- Born: 1766 Burslem, Staffordshire
- Died: 1837
- Occupation: inventor
- Spouses: Mary Yeomans; Sarah Taylor; Mary Anne Copeland;

= Ralph Wedgwood (inventor) =

English inventor

Ralph Wedgwood (1766–1837) was an English inventor and member of the Wedgwood family of potters. His most notable invention was the earliest form of carbon paper, a method of creating duplicate paper documents, which he called "stylographic writer" or Noctograph. He obtained a patent for the invention in 1806.

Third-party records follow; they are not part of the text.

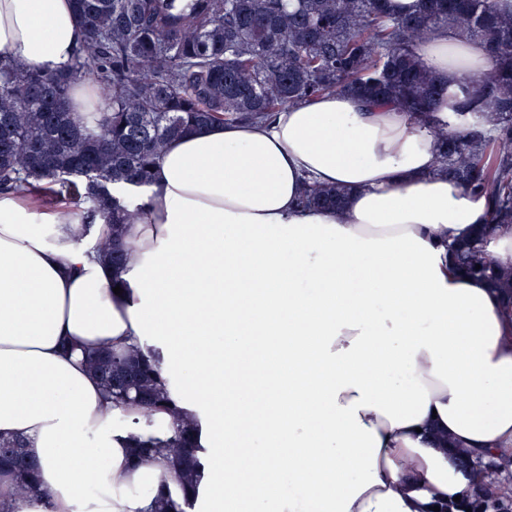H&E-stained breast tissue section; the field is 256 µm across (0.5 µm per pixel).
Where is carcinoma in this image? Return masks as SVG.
Masks as SVG:
<instances>
[{"label":"carcinoma","instance_id":"obj_1","mask_svg":"<svg viewBox=\"0 0 512 512\" xmlns=\"http://www.w3.org/2000/svg\"><path fill=\"white\" fill-rule=\"evenodd\" d=\"M82 38L73 59L54 71L18 67L0 52V195L48 193L84 223L118 225L94 251L118 269L124 223L109 185H145L167 144L213 122L268 119L276 110L330 91L356 92L426 113L449 91L420 63L416 49L432 29L453 21L466 40L483 42L493 61L460 113L464 127L431 125L438 171L494 199L490 223L449 246L455 267L498 292L512 316V267L486 250L495 228L512 225V13L494 0H421L415 15L392 16L387 0H73ZM78 80L91 83L98 111L71 110ZM486 108L497 121H480ZM340 193L309 188L301 204L337 206ZM480 269H475V266ZM84 361L109 394L136 393L150 411L163 402L157 373L139 351L87 353ZM20 439L0 438V472L8 470L22 499L37 496L35 463ZM174 480L186 489L198 460L182 428L168 444ZM468 497L472 512H512L498 476L502 458Z\"/></svg>","mask_w":512,"mask_h":512}]
</instances>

Wedgwood was born in Burslem, Staffordshire. He was the eldest son of the potter Thomas Wedgwood (1734–1788) and his wife Elizabeth Taylor. He married three times and was widowed twice. His first marriage was to Mary Yeomans in 1790, and they had two children, Mary and Ralph, but he was widowed in 1795. He remarried Sarah Taylor; they had a son Samuel (1800–1863), but she, too, died in 1807. In 1808, he married for a third time, to Mary Anne Copeland, and they had three children: Trianne, Maria and William. His third wife survived him and died in 1867.

Ralph was the cousin of Josiah Wedgwood. Funding for Ralph's inventions were provided by Josiah's eldest son, Josiah Wedgwood II.